Por SELES NAFES, de Macapá (AP)
O Superior Tribunal de Justiça (STJ) decidiu manter a decisão do Tribunal de Justiça do Amapá (TJAP) que anulou a quebra de sigilo bancário da Assembleia Legislativa do Amapá (Alap) e as provas produzidas a partir dela no âmbito da Operação Eclésia. A decisão foi assinada nesta quinta-feira (18) pelo ministro Marco Aurélio Bellizze, relator do caso. O Ministério Público ainda poderá embargar a decisão ou fazer um agravo, o que pode levar o caso para análise do colegiado de ministros. No entanto, a decisão é vista pela defesa como uma vitória robusta que pavimenta caminhar para sepultar de vez todos os processos.
“É uma decisão emblemática porque se havia alguma hipótese de efeito suspensivo do acórdão do TJAP isso não há mais. Hoje vale a nulidade das provas”, explicou ao Portal SN o advogado George Tork, que representa os ex-deputados.
A Operação Eclésia foi deflagrada em 2011 pelo Ministério Público do Amapá para investigar crimes de corrupção na Assembleia Legislativa do Estado. Vários ex-deputados chegaram a iniciar o cumprimento de penas, mas foram soltos em 2019 após mudanças de entendimento do STF sobre prisão após 2ª instância.

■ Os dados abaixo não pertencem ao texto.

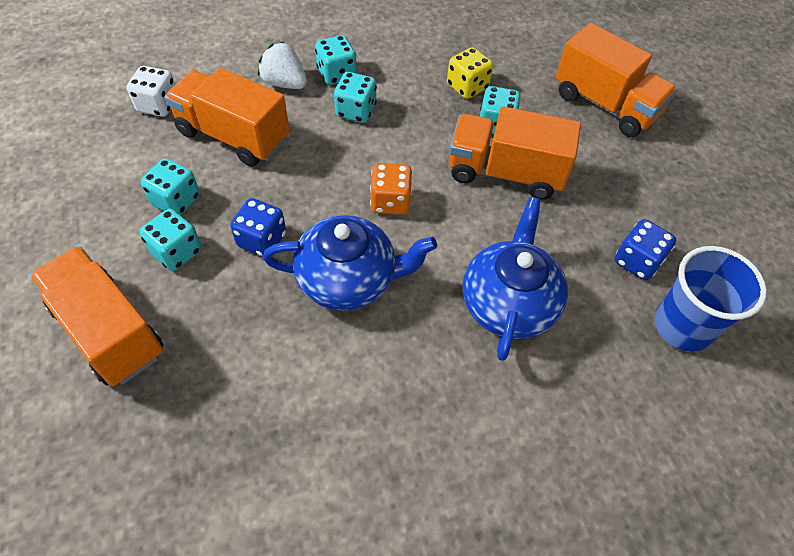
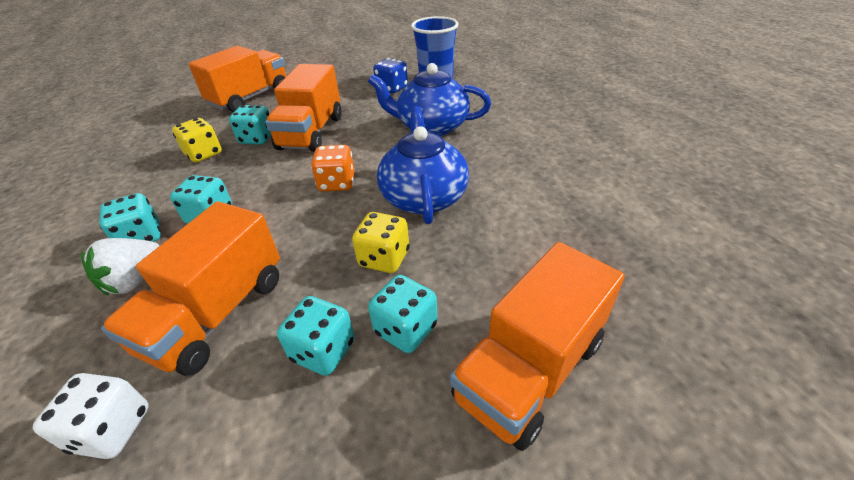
camera: 90 degrees left, 15 degrees down
blue dice [230,198,286,257] -> yellow dice [352,212,409,273]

Ao analisar o recurso especial apresentado pelo MP contra o acórdão do TJAP, Bellizze concluiu que o pedido não poderia sequer ser conhecido pela Corte. Na prática, isso significa que permanece válido o entendimento do tribunal amapaense que declarou nula a quebra de sigilo bancário e todos os elementos de prova obtidos a partir dessa medida.

2017, TJAP reunido para julgamento de uma das ações da Operação Eclésia. A mesma corte, anos depois, anularia as provas dos inquéritos
O principal fundamento utilizado pela defesa é de natureza processual. A decisão do TJAP, agora preservada pelo STJ, concluiu que a investigação alcançava diretamente o então presidente da Assembleia Legislativa Moisés Souza e, por isso, deveria ter sido conduzida pelo Procurador-Geral de Justiça. Os desembargadores entenderam que houve violação aos princípios do juiz natural e do promotor natural, reconhecendo a incompetência da 4ª Vara Cível de Macapá para autorizar a medida a um promotor, mesmo que tivesse sido delegado pela procuradoria.
No acórdão, o Tribunal de Justiça foi categórico ao afirmar que a quebra de sigilo bancário e todas as provas dela decorrentes deveriam ser anuladas, ressalvando apenas eventuais provas independentes. Foi justamente essa conclusão que acabou sendo mantida após a decisão do STJ.
Apesar da vitória, o caso ainda não está esgotado no STJ, que poderá reunir o colegiado para analisar agravos (espécie de recurso). Além disso, há outra frente no STF, onde o ministro Nunes Marques suspendeu as liminares que impediam o início do cumprimento das penas de prisão para todos os envolvidos, sob o entendimento de que se tratam de ações penais sem relação com as ações cíveis.
“Já ingressamos com um agravo regimental, que gira em torno dessas nulidades que foram reconhecidas pelo TJAP e agora STJ. Vamos pegar a decisão do ministro Bellizze e juntar aos autos dos habeas corpus para dar subsídio para o ministro (Nunes Marques) decidir confirme o nosso recurso”, concluiu George Tork.